Alternativas amables: las mujeres solo pueden segregar oxitocina y parir por sus propios medios cuando se sienten seguras, protegidas y en intimidad. Que el parto en casa y las casas de parto vuelvan a ser una opción denota la búsqueda de la mujer de un entorno adecuado. En muchos países, ya existen las habitaciones de parto, donde las mujeres pueden sentirse como en casa.

Escoger la compañía en el parto

Su influencia: la persona que permanece al lado de la mujer en el parto juega un papel fundamental, porque solo si ella se siente cómoda logrará liberar la oxitocina que necesita.
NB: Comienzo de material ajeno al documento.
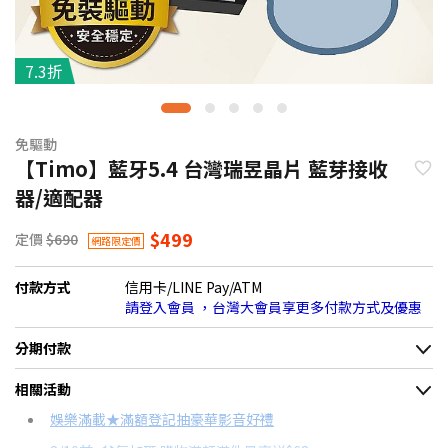
7.3折
免驅動
【Timo】藍牙5.4 台灣瑞昱晶片 藍芽接收
器/適配器
$499
定價
$690
網路限定價
付款方式
信用卡/LINE Pay/ATM
請登入會員 ，台灣大會員享更多付款方式及優惠
分期付款
＊實際可分期數、適用利率，請以購物車顯示為主
相關活動
信用卡分期
娛樂滿載★滿額登記抽豪華影音好禮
Si la compañía no es la apropiada, puede condicionar el desarrollo del proceso, puesto que siempre que la mujer se sienta observada, juzgada o perciba miedo e inseguridad segregará hormonas del estrés, y eso dificultará el trabajo de parto.

Apoyo físico y emocional: por este motivo, la elección de la compañía no es una cuestión menor. Sería preferible valorar con tiempo qué persona puede aportar la seguridad y el calor que se precisa en un momento tan especial. El derecho de la madre a estar acompañada ya está reconocido, aunque en los hospitales se da por sentado que será la pareja.

Una elección de la madre: no hay una regla escrita sobre quién tiene que permanecer al lado de la mujer durante el parto. Es una decisión que debe tomar la madre libremente, teniendo en cuenta que la presencia de esa persona debe permitirle desinhibirse sin ningún reparo.

Estímulos externos que se deben evitar

Para conseguir que el cerebro siga segregando oxitocina durante todo el trabajo de parto, es necesario evitar ciertos factores porque nos ponen en estado de alerta y no nos permiten conectar con nuestro cuerpo. El frío, el dolor, el hambre, el miedo, los ruidos y las luces intensas, el peligro o un conflicto nos llevan a producir las hormonas del estrés. Estos estímulos externos nos generan tensión, estrés y ansiedad, activan nuestro estado de control y un consumo de energía excesivo, que en el momento del parto debe estar concentrada en nuestra capacidad para parir.